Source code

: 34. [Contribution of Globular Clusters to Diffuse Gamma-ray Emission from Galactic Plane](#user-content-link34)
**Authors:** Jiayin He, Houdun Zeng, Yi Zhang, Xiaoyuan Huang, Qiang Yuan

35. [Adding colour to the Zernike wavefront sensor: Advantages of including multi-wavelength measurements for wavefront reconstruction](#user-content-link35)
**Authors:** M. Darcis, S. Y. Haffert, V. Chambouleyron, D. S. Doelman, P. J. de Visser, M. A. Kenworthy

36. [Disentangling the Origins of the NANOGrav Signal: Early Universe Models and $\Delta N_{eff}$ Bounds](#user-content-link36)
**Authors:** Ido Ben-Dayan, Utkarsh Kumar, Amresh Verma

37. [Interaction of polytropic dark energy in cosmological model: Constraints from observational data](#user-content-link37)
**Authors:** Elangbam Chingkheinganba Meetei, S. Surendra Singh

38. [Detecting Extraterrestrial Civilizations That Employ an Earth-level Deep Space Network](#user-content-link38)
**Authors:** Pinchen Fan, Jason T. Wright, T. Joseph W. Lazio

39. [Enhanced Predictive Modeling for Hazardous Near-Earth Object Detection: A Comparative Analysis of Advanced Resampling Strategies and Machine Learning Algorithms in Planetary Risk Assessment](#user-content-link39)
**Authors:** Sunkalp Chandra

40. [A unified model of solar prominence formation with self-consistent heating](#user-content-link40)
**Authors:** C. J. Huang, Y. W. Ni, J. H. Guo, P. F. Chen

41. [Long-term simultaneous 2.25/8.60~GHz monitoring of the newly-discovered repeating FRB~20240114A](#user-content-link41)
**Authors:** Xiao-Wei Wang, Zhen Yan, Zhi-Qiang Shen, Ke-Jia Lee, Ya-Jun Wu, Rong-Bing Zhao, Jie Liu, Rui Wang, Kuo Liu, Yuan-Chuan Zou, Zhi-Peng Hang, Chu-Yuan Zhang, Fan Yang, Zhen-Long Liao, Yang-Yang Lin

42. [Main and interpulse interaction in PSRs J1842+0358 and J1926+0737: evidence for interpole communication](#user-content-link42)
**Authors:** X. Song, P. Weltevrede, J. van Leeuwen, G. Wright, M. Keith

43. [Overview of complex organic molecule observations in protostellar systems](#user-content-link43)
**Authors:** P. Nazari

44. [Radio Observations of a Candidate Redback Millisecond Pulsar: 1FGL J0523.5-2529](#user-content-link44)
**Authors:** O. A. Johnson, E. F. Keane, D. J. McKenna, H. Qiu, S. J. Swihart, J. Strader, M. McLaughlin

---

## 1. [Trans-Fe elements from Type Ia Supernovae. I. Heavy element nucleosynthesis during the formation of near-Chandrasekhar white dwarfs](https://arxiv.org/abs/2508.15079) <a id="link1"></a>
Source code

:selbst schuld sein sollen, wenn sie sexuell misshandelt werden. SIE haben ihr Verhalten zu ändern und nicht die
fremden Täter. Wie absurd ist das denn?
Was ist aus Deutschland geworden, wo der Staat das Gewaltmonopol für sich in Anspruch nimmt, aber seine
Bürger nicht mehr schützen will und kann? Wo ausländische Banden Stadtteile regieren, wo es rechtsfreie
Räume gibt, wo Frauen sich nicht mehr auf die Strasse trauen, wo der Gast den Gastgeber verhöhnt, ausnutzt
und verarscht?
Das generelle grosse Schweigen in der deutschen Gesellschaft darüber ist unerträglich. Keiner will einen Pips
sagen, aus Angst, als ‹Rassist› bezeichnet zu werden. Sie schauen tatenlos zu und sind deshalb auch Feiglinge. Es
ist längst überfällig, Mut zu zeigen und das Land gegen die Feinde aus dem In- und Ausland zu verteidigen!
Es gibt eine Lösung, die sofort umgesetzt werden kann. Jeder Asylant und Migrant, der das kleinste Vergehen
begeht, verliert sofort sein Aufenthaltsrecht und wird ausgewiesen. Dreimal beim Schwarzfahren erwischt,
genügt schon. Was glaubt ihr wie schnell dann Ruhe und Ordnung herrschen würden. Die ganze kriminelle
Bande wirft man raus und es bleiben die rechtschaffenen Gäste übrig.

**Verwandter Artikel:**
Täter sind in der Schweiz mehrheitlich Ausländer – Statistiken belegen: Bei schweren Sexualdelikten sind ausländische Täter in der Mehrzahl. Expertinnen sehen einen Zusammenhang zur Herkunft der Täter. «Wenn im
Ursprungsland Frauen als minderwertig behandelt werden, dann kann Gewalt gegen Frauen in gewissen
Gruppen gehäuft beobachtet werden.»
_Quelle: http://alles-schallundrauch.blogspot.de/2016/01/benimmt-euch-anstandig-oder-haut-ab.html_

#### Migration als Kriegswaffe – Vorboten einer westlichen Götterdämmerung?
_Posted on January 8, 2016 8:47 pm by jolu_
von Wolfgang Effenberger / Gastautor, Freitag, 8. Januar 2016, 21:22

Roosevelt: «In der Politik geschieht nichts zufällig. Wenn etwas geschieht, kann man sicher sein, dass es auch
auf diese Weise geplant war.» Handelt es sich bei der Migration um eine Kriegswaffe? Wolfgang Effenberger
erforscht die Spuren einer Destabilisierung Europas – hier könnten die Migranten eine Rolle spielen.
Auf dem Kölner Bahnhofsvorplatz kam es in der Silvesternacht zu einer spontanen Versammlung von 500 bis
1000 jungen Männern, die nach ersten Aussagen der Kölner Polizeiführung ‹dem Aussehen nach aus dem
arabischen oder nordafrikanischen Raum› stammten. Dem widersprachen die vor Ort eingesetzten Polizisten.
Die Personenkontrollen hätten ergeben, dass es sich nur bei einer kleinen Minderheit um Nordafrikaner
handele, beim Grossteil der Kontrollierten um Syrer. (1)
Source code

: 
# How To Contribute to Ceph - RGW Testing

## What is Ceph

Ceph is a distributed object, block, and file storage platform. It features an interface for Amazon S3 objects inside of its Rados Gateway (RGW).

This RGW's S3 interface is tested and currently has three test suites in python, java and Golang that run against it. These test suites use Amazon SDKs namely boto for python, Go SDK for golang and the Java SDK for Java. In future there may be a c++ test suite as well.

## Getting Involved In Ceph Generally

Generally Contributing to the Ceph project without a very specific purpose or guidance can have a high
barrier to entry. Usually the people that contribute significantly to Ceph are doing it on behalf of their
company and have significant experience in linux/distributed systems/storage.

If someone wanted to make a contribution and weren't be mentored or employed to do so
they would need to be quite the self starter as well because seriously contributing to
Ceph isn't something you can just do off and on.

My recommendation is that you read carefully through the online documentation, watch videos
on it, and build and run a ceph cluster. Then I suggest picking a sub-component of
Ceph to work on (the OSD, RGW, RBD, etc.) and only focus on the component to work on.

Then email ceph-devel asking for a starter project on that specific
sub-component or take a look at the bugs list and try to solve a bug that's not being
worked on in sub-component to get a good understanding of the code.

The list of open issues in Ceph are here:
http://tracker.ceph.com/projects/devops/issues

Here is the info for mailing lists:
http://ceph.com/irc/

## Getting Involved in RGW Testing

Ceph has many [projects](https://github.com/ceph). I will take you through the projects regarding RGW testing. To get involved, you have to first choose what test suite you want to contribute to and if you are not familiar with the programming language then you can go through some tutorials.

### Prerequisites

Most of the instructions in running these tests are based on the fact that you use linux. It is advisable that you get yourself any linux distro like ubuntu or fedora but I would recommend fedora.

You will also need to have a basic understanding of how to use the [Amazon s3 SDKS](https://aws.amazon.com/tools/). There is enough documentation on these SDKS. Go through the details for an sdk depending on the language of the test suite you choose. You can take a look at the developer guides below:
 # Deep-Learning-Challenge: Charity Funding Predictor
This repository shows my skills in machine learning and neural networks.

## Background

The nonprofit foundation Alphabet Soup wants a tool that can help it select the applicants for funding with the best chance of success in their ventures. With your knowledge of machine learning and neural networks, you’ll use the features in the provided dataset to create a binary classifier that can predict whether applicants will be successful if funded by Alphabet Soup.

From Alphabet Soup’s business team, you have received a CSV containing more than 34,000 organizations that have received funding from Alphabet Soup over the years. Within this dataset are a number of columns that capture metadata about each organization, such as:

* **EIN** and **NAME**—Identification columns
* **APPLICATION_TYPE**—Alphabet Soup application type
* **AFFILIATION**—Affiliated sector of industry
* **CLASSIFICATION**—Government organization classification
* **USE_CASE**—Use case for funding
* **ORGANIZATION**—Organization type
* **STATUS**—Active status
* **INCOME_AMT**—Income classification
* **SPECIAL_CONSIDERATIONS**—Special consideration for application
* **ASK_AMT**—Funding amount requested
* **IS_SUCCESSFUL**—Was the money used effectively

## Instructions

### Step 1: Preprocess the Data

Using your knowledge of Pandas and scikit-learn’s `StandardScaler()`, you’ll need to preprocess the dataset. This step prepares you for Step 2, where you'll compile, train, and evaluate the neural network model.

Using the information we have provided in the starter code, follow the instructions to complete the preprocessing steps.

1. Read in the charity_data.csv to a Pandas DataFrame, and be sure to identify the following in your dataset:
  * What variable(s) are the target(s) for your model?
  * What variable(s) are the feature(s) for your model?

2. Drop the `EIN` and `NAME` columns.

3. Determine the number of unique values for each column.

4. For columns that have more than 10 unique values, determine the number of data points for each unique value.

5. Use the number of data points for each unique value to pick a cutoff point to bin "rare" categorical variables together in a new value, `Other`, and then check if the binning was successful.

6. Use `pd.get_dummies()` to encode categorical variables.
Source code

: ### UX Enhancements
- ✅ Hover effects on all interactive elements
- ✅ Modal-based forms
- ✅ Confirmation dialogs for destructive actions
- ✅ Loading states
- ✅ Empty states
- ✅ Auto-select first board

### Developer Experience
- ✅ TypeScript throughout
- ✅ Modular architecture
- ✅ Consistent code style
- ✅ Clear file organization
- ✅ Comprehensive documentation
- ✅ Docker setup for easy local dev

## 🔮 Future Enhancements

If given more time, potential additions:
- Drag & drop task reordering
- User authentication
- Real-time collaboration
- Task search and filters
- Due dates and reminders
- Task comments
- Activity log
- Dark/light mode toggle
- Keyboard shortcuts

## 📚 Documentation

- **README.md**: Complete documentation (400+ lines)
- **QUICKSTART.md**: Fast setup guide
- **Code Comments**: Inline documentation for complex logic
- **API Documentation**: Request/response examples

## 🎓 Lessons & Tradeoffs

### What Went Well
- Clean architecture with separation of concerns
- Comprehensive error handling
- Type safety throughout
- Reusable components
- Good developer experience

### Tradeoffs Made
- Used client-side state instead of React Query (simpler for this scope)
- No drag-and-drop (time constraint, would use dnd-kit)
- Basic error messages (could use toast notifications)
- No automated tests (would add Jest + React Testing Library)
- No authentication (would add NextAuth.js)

| Opdracht |
Verzamel elke regel uit de items hierboven waarin het woord "Long" staat, en schrijf die regels volledig over.

| Antwoord |
41. [Long-term simultaneous 2.25/8.60~GHz monitoring of the newly-discovered repeating FRB~20240114A](#user-content-link41)
**Authors:** Xiao-Wei Wang, Zhen Yan, Zhi-Qiang Shen, Ke-Jia Lee, Ya-Jun Wu, Rong-Bing Zhao, Jie Liu, Rui Wang, Kuo Liu, Yuan-Chuan Zou, Zhi-Peng Hang, Chu-Yuan Zhang, Fan Yang, Zhen-Long Liao, Yang-Yang Lin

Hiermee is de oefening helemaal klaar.